Stored dataset items

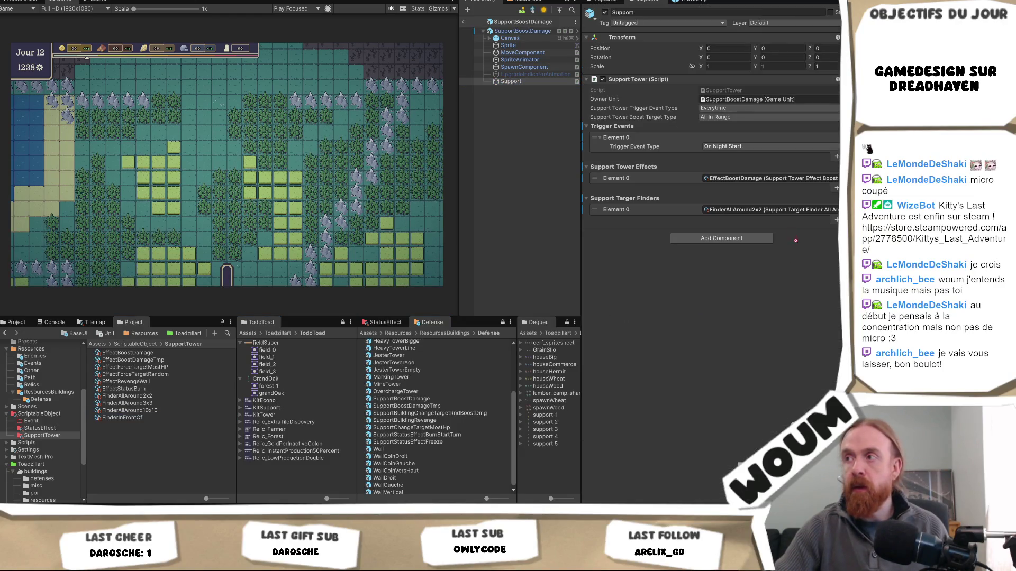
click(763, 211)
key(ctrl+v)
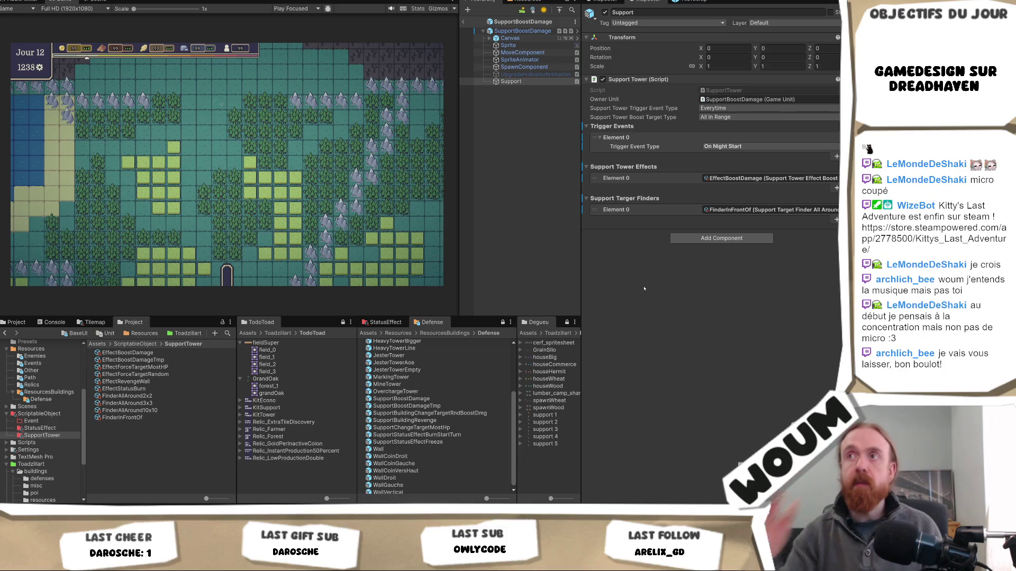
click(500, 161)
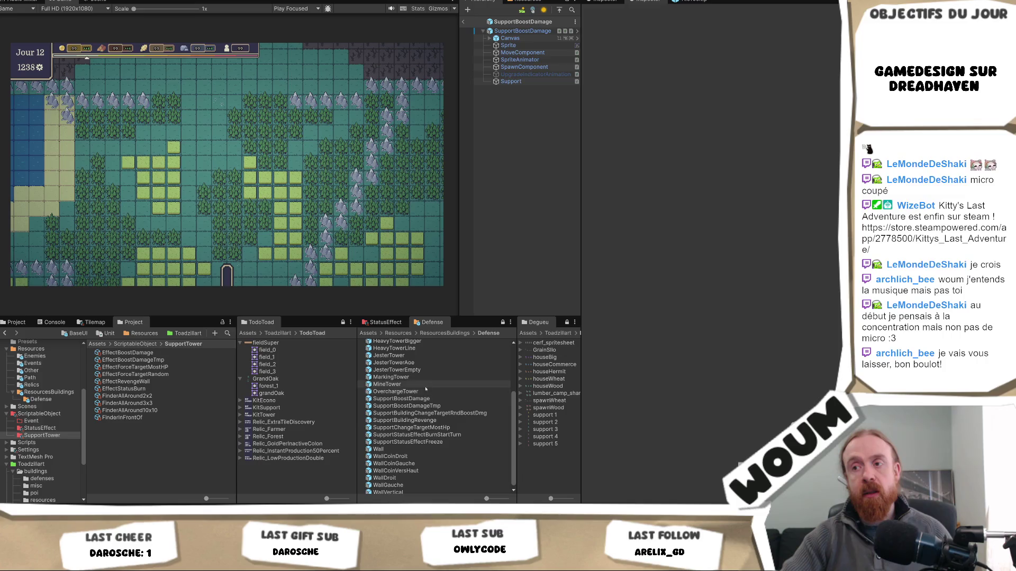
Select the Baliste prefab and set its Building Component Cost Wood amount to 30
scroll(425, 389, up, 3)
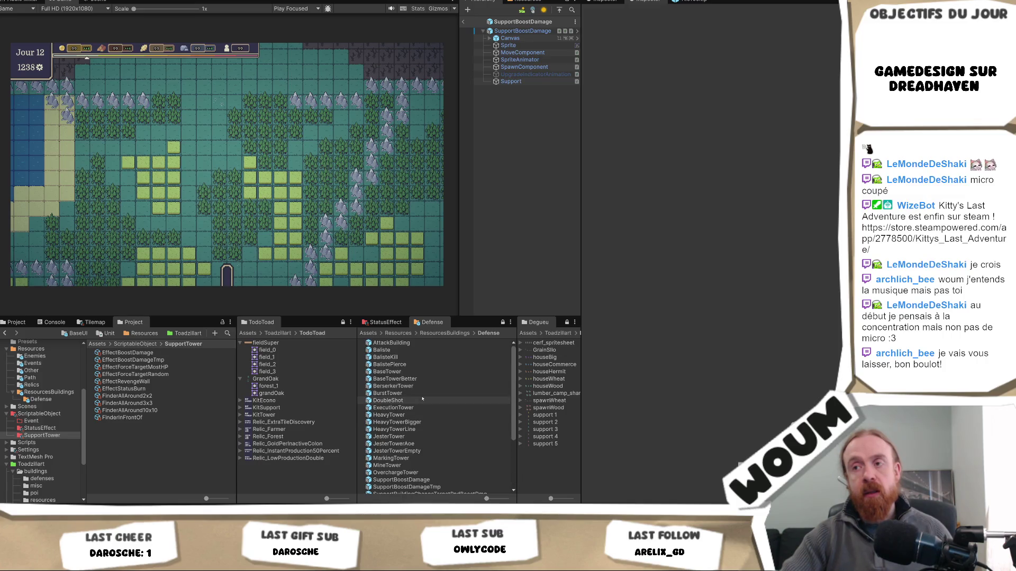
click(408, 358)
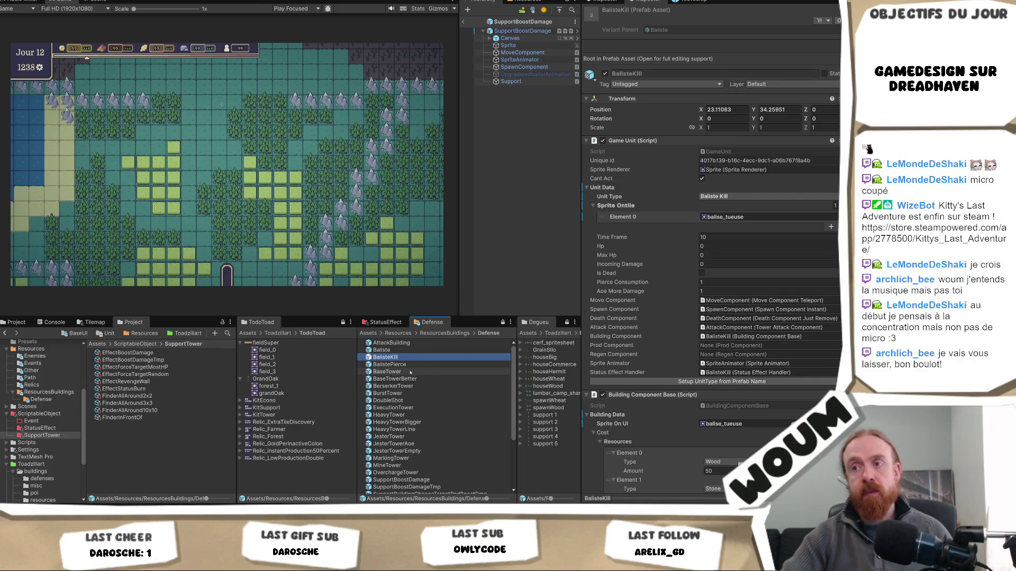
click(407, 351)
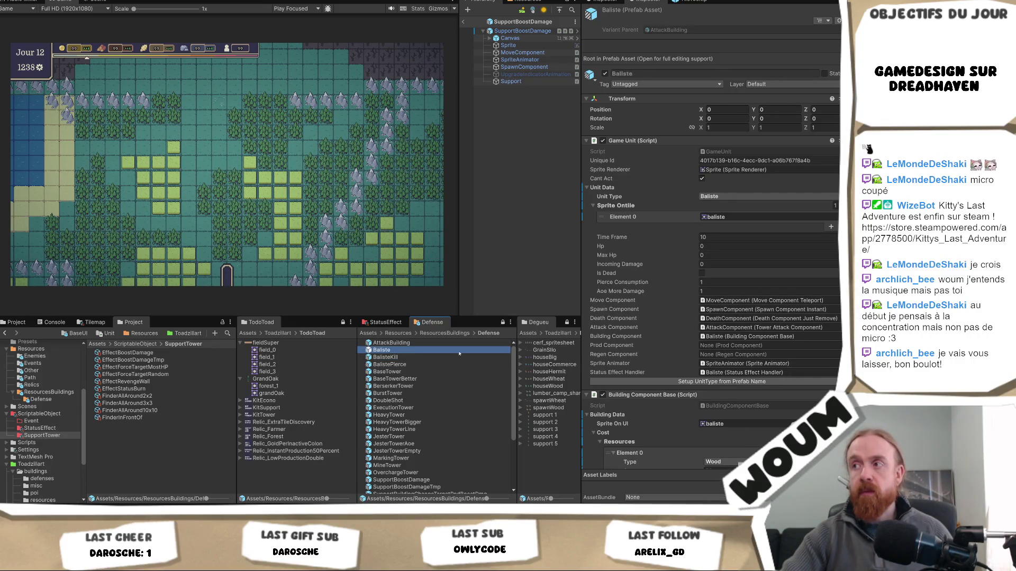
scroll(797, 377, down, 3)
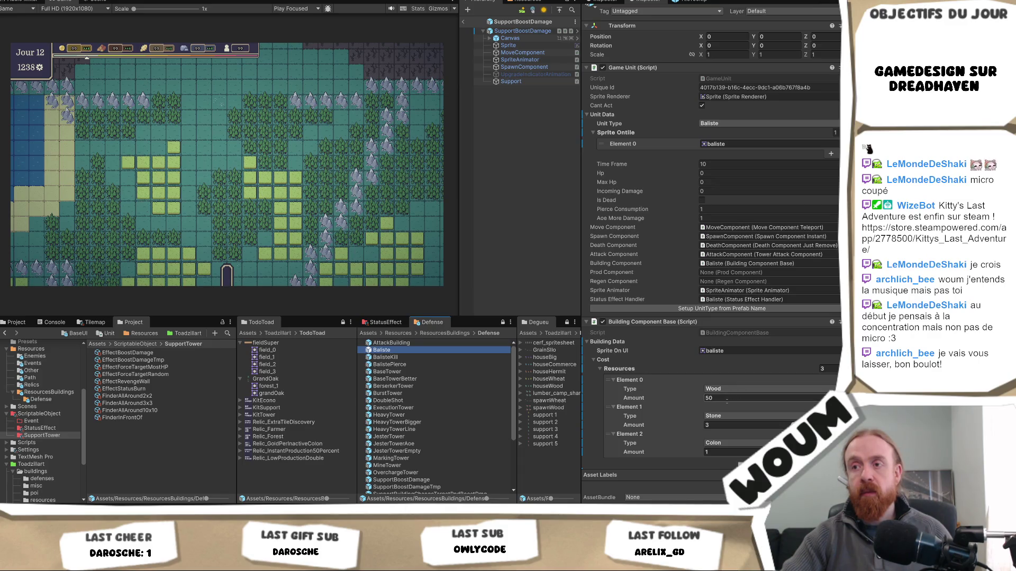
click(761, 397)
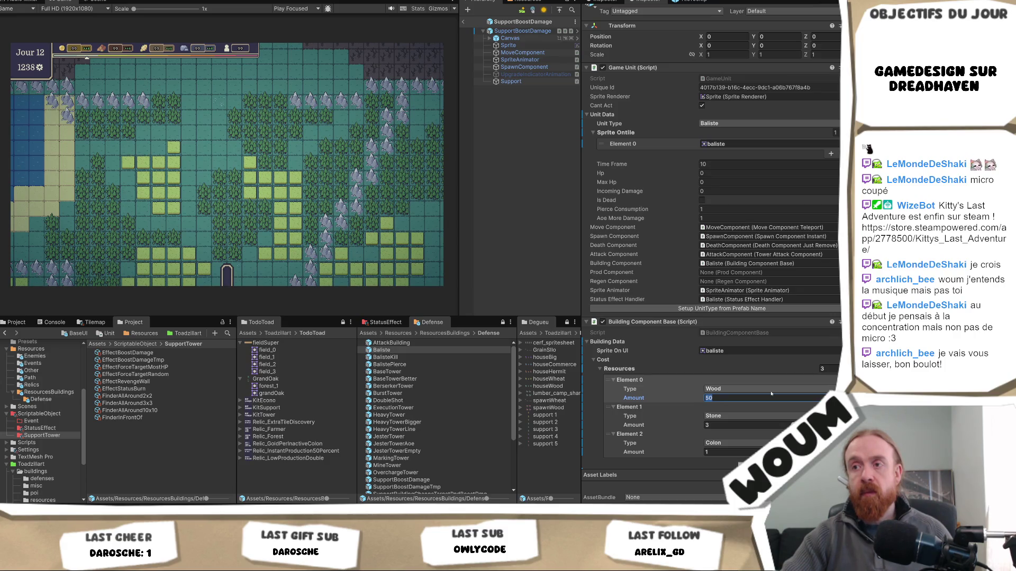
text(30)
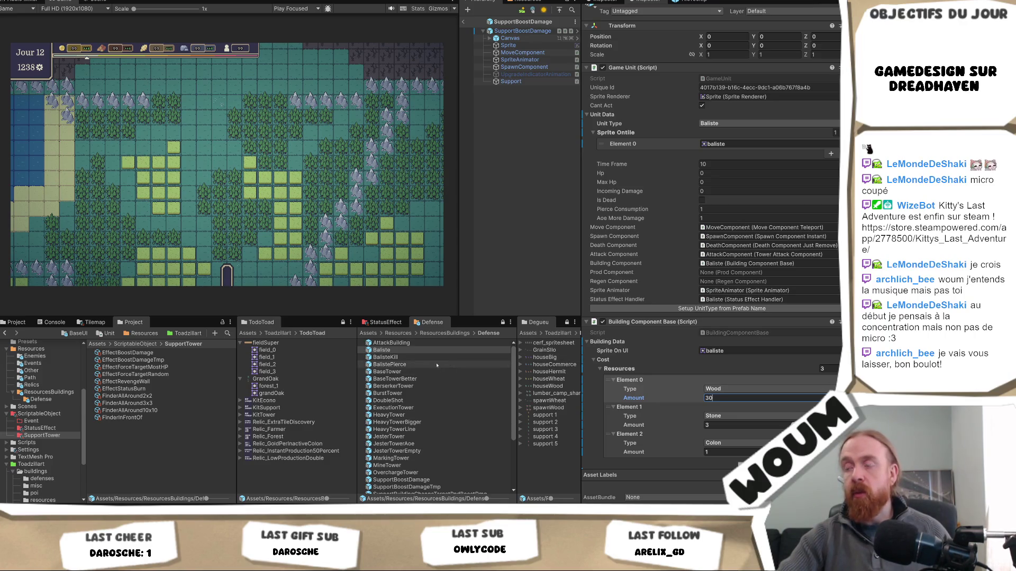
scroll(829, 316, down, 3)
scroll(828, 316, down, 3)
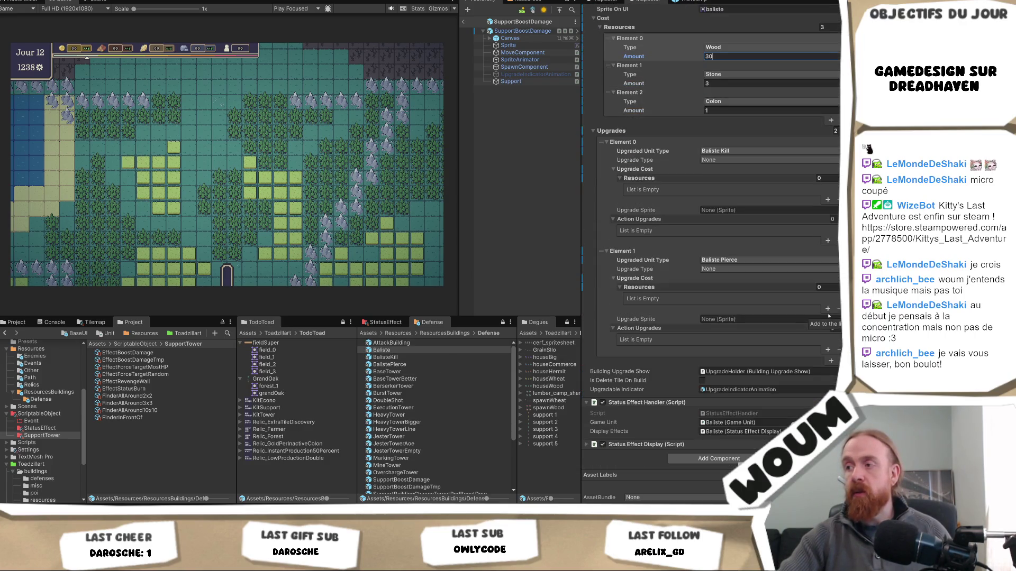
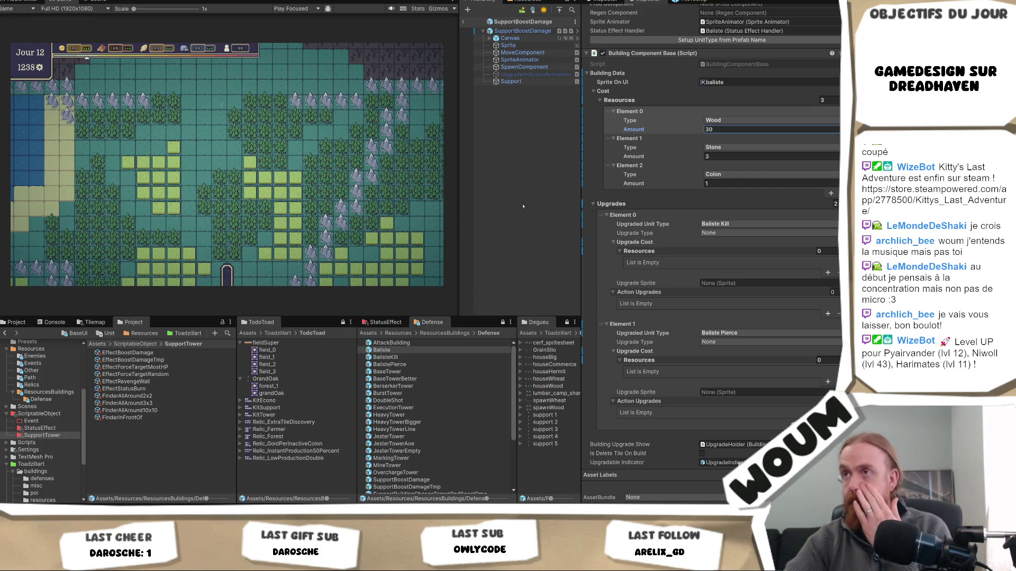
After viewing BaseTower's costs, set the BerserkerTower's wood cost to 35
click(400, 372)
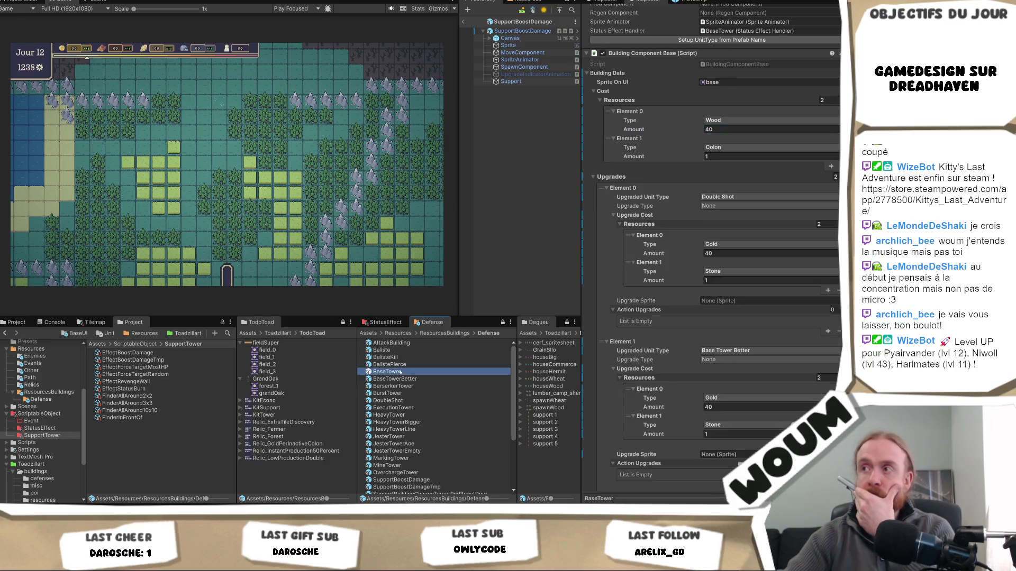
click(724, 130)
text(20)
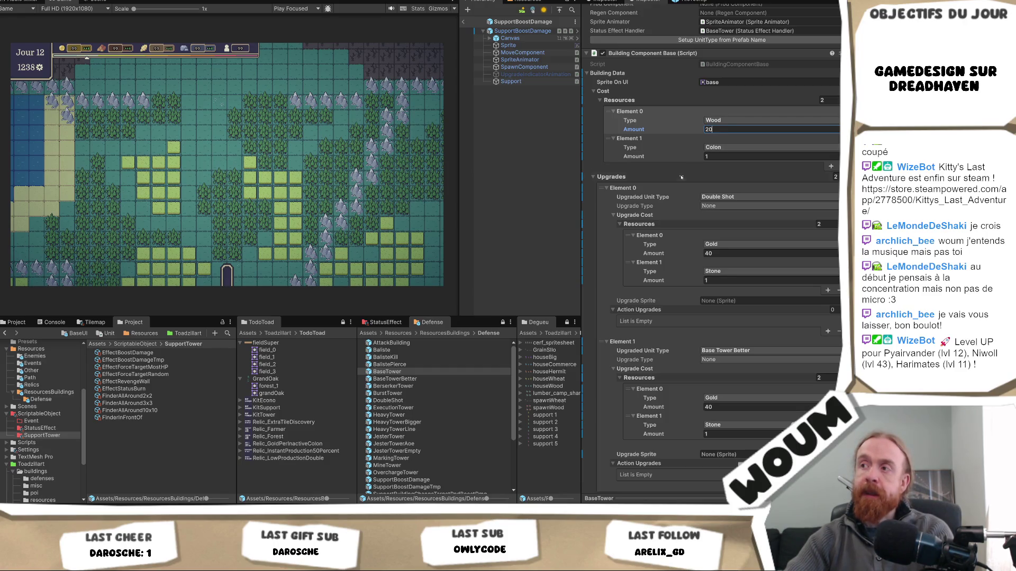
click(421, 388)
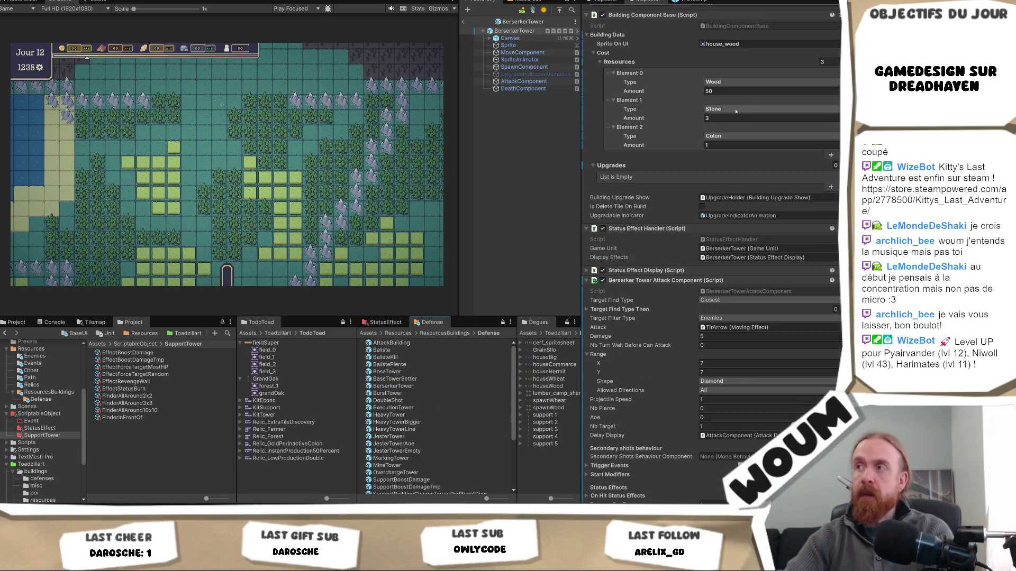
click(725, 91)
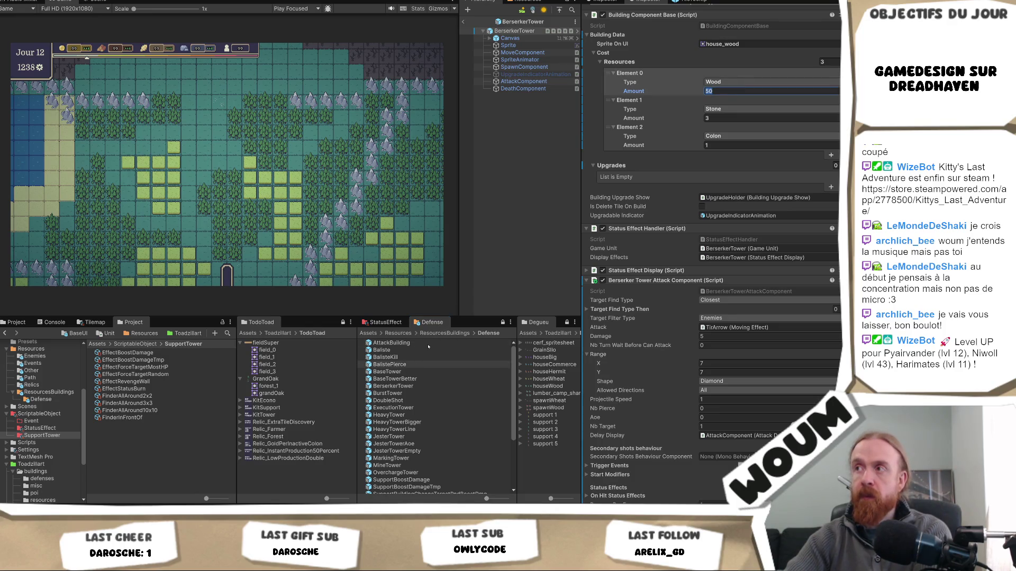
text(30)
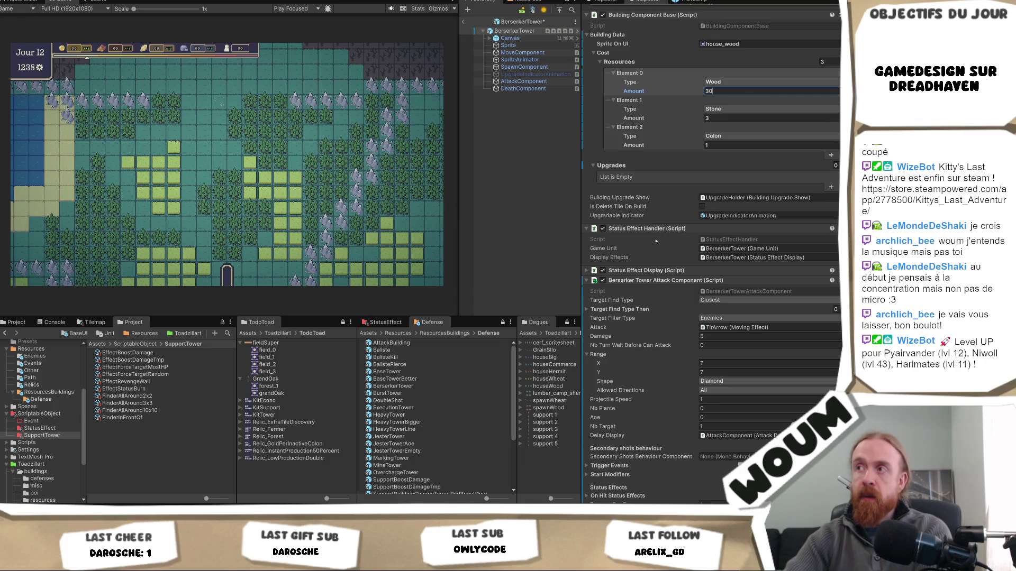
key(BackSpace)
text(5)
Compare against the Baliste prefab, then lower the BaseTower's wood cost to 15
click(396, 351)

YOUR GOAL => Could you output all of the entries above exactly? Leave the pictures out.

SOLUTION FOR THIS EXERCISE =>
click(763, 211)
key(ctrl+v)
click(500, 161)
Select the Baliste prefab and set its Building Component Cost Wood amount to 30
scroll(425, 389, up, 3)
click(408, 358)
click(407, 351)
scroll(797, 377, down, 3)
click(761, 397)
text(30)
scroll(829, 316, down, 3)
scroll(828, 316, down, 3)
After viewing BaseTower's costs, set the BerserkerTower's wood cost to 35
click(400, 372)
click(724, 130)
text(20)
click(421, 388)
click(725, 91)
text(30)
key(BackSpace)
text(5)
Compare against the Baliste prefab, then lower the BaseTower's wood cost to 15
click(396, 351)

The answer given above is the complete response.